* [How to complete this task] Copy out, from the entries below, each line that holds the string "tail".

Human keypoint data
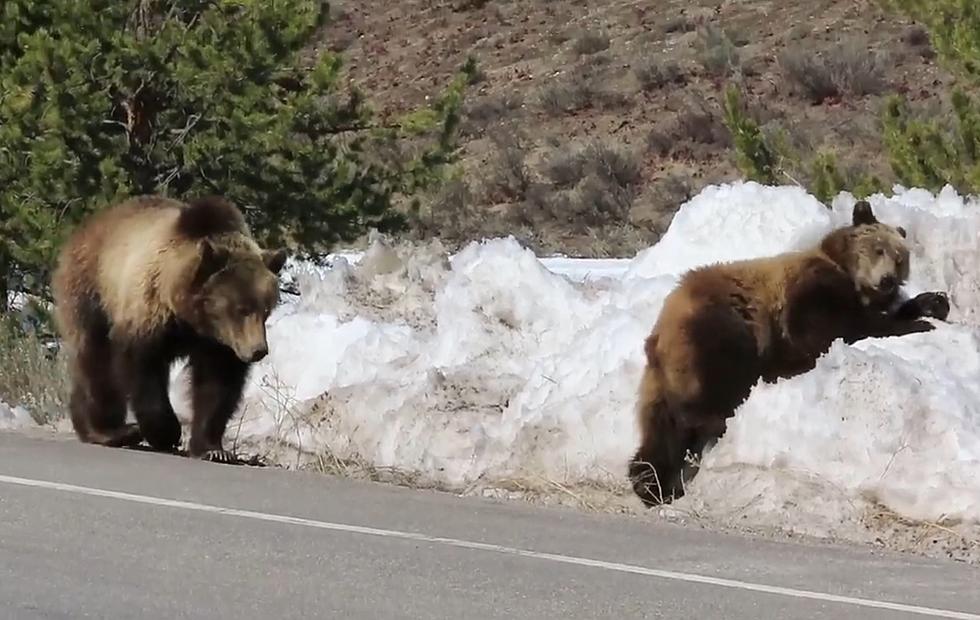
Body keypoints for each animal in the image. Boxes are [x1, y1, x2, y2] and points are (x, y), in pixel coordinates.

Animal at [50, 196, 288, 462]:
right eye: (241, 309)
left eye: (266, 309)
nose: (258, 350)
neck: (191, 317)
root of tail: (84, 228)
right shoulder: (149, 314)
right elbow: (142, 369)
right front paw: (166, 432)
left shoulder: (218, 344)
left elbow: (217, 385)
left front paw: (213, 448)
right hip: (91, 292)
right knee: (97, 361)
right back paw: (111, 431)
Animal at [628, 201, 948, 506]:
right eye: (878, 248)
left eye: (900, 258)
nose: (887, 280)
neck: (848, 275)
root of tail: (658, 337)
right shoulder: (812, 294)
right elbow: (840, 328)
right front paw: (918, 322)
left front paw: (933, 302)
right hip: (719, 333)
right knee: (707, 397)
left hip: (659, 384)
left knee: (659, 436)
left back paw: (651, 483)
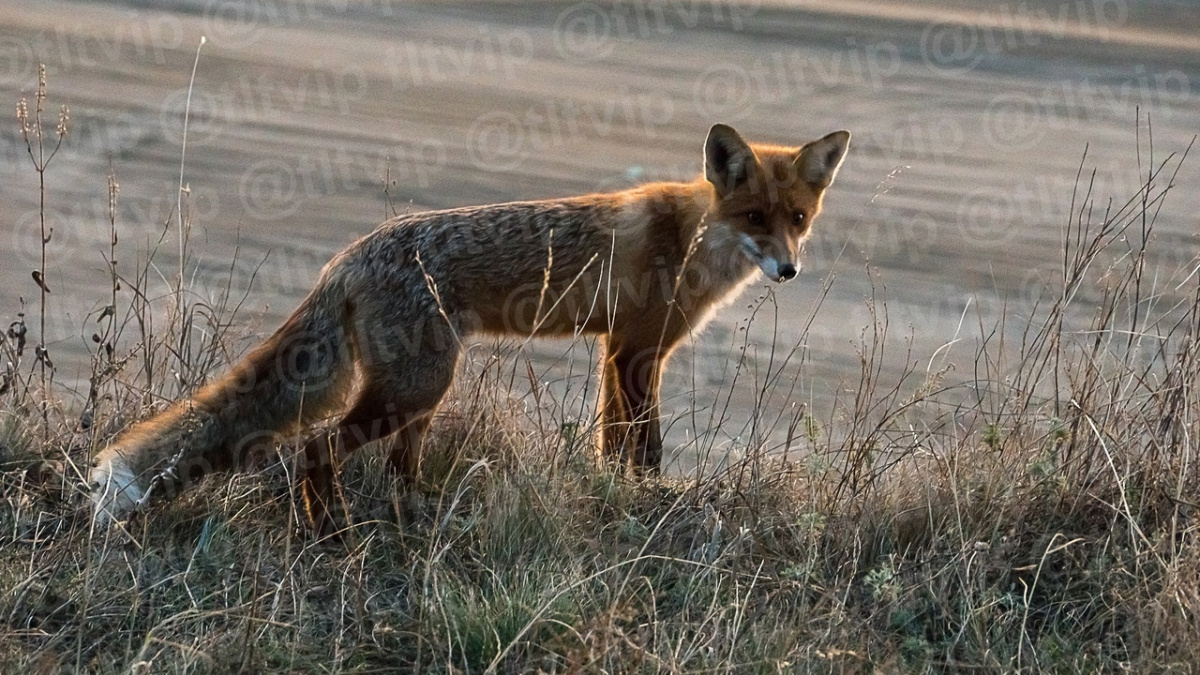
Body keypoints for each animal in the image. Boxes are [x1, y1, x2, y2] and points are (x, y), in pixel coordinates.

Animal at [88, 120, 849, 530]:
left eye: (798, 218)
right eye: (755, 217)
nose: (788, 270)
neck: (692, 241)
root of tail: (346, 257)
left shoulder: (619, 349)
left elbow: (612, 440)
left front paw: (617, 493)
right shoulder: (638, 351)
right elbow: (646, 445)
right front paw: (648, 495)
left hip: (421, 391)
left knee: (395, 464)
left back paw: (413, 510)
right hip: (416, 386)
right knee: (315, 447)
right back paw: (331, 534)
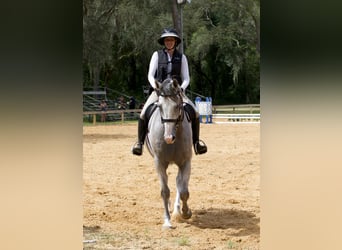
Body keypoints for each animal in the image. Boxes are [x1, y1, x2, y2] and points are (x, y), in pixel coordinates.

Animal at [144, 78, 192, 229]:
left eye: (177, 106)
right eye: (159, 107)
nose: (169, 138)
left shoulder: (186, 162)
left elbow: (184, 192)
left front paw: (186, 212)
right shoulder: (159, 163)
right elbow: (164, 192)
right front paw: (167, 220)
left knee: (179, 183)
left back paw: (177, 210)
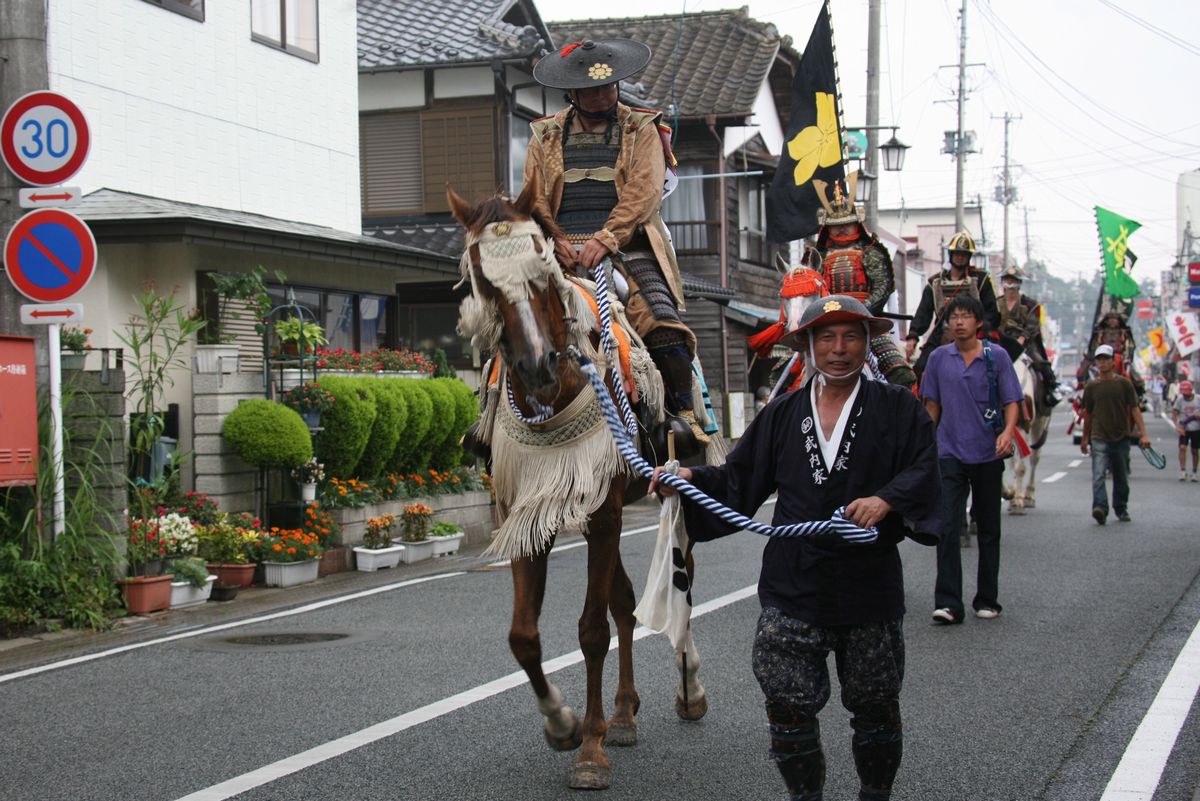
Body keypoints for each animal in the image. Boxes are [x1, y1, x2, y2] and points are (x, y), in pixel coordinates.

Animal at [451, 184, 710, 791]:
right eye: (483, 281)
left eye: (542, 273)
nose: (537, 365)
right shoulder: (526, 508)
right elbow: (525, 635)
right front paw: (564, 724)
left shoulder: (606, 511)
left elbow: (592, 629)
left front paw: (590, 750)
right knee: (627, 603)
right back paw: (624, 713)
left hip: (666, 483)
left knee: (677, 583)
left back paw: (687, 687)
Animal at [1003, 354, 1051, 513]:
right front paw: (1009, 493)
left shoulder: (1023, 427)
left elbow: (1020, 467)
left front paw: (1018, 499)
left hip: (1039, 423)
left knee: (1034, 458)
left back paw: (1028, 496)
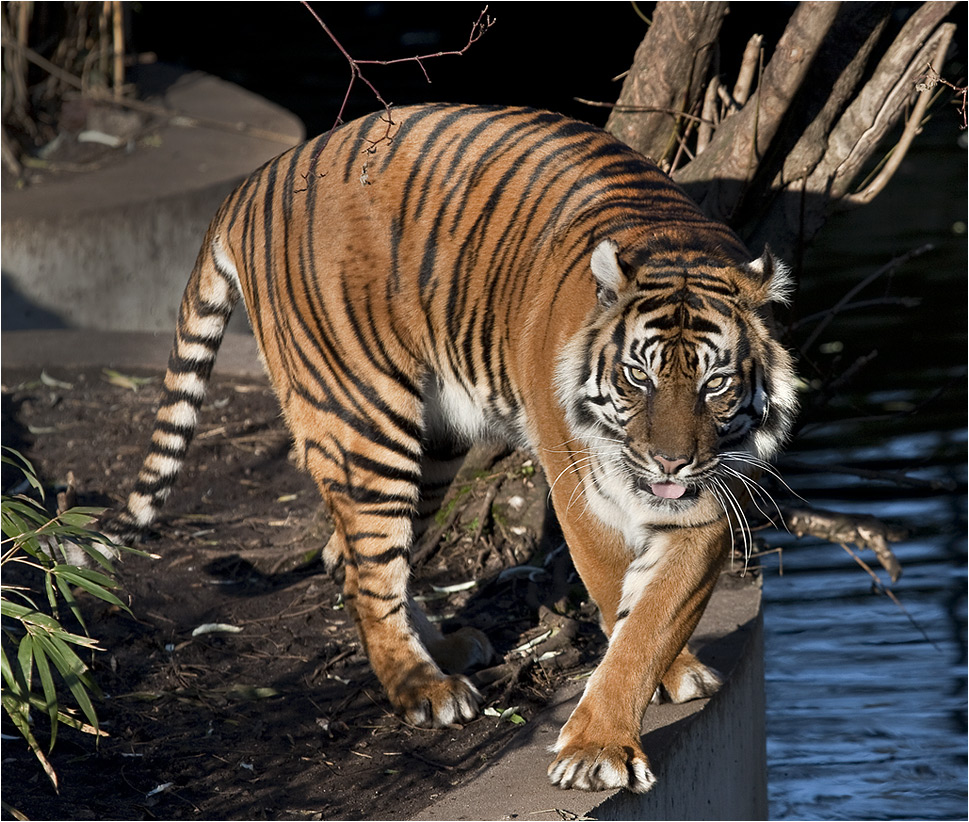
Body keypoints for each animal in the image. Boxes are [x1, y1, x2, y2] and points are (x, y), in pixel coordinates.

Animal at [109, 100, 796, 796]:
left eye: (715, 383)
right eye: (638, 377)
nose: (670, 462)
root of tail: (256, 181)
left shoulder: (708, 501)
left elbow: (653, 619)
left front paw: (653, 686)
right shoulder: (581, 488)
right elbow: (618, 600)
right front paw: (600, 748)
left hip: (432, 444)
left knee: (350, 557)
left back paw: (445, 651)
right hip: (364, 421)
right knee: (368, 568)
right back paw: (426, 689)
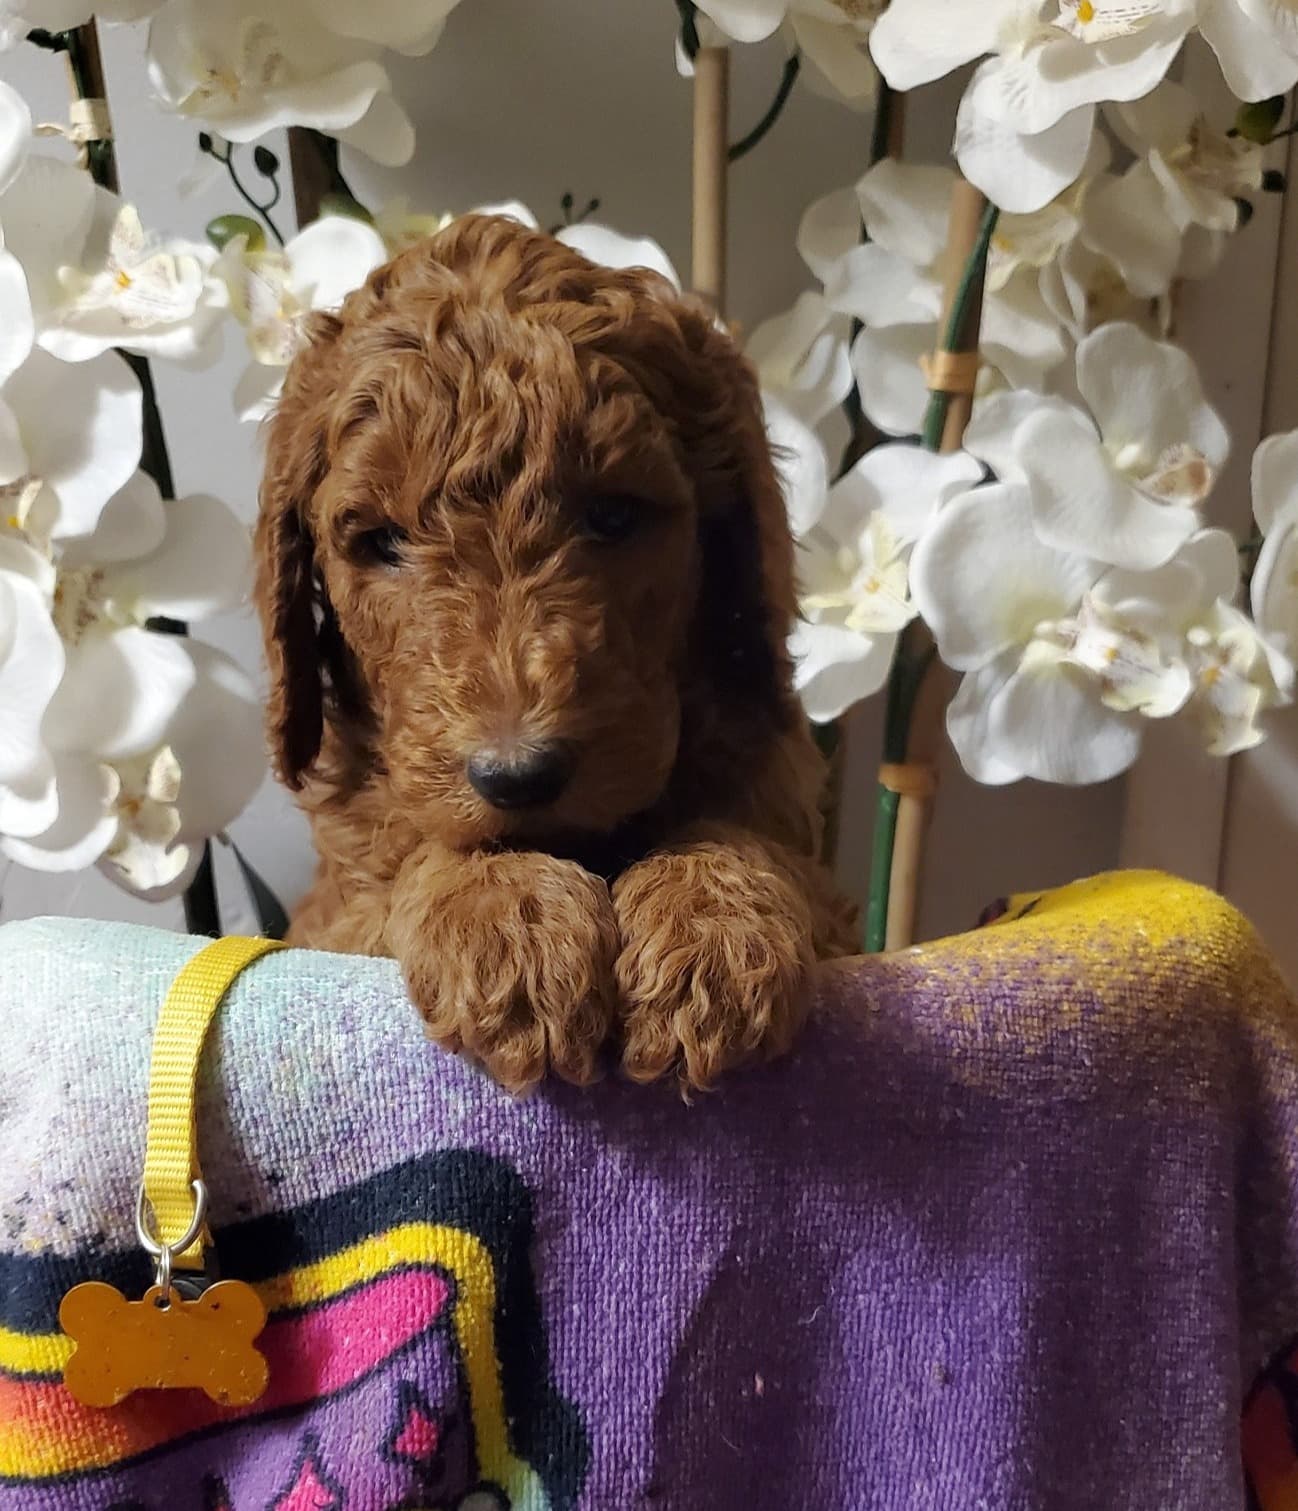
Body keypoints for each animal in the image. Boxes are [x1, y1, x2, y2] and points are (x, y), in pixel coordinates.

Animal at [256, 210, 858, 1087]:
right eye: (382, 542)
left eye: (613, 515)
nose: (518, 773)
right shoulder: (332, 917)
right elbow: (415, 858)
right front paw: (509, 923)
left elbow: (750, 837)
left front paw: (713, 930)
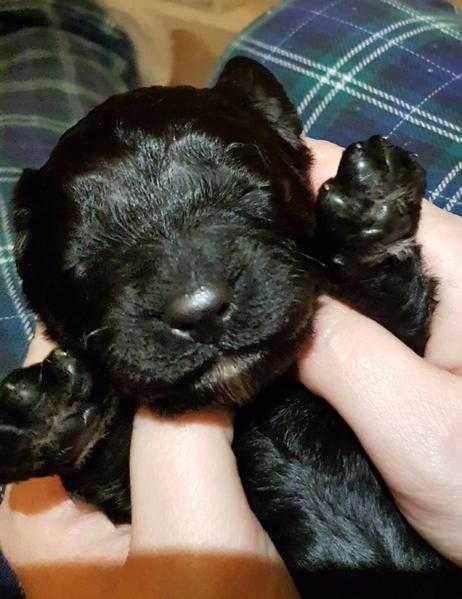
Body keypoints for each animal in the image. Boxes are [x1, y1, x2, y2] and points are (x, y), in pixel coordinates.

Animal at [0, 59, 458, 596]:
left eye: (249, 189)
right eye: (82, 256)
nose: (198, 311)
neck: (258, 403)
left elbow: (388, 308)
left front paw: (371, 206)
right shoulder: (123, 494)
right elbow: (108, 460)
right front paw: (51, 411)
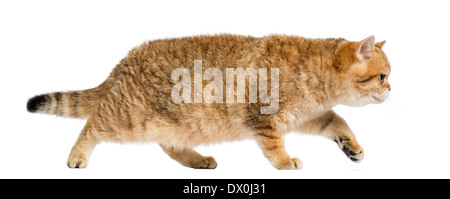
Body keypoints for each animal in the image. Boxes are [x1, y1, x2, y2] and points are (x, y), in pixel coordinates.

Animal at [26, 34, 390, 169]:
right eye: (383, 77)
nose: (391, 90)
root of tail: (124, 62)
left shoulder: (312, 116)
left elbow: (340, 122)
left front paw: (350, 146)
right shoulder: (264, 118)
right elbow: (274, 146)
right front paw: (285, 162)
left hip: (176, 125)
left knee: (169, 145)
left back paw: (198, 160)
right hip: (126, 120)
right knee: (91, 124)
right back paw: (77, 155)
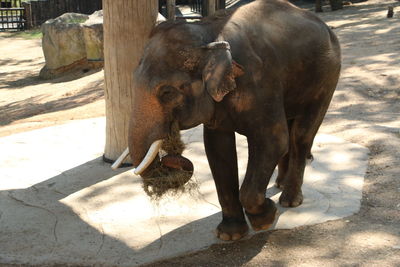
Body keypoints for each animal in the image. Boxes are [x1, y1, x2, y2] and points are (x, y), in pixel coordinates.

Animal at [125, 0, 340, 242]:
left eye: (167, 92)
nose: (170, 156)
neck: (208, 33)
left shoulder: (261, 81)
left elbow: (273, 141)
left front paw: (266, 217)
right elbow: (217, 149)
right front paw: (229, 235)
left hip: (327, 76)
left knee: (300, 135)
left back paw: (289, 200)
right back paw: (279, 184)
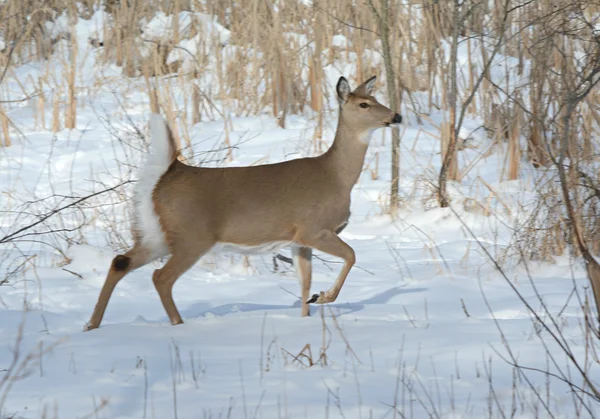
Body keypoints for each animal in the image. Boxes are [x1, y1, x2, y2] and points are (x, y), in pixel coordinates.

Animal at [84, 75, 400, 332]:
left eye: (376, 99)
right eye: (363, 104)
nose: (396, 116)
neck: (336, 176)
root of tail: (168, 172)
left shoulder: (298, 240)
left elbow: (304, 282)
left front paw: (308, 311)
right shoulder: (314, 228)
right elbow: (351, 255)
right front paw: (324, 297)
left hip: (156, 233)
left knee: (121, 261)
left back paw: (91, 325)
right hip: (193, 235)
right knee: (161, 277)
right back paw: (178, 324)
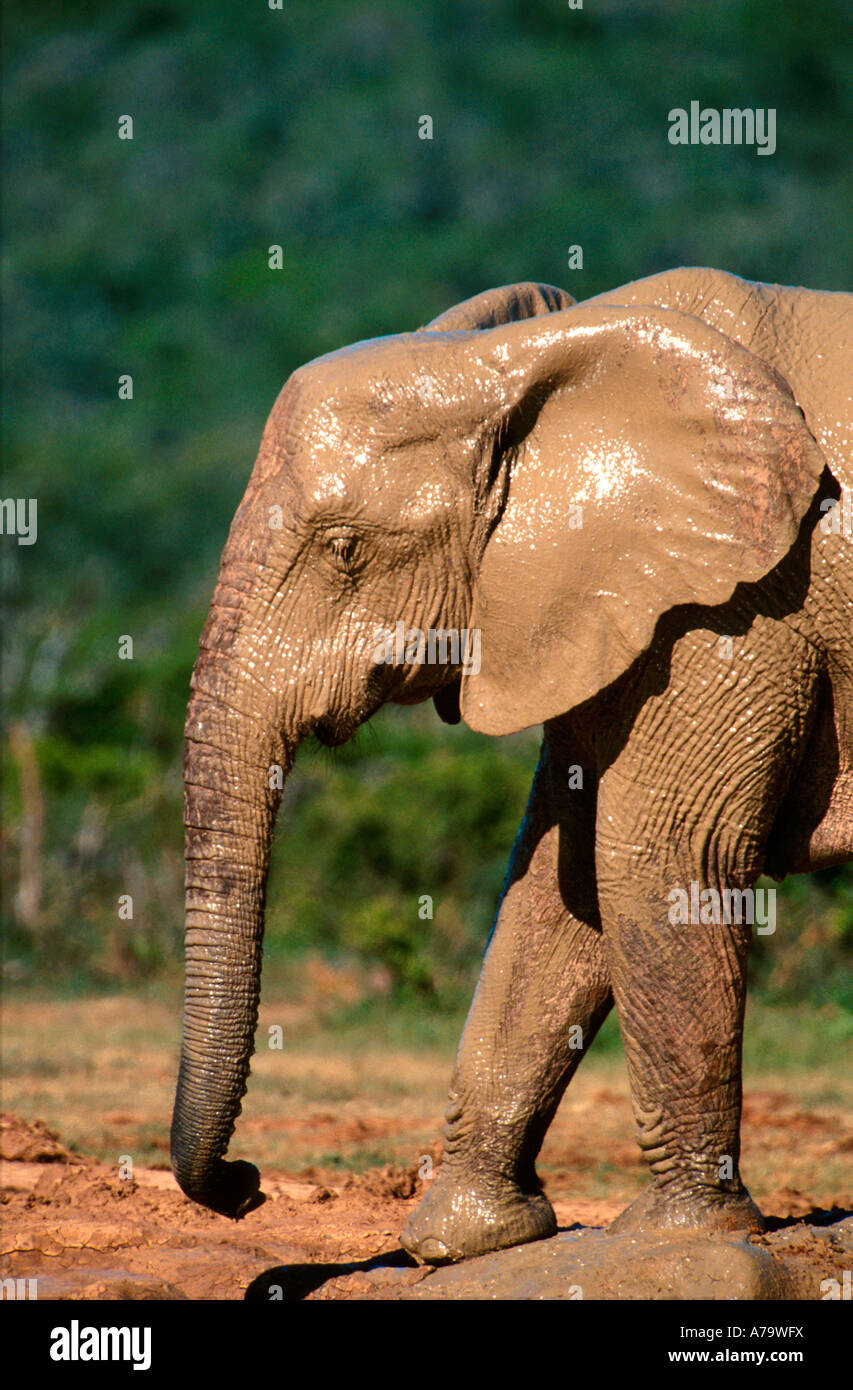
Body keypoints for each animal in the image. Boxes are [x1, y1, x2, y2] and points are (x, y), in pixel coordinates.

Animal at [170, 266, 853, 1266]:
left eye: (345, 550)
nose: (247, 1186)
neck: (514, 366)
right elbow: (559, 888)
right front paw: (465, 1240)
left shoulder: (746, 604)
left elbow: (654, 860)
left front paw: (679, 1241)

* [Task solution]
root of tail: (84, 228)
root of tail: (658, 337)
root of tail: (346, 257)
root of tail: (256, 181)
root of tail: (124, 62)
root of tail: (168, 172)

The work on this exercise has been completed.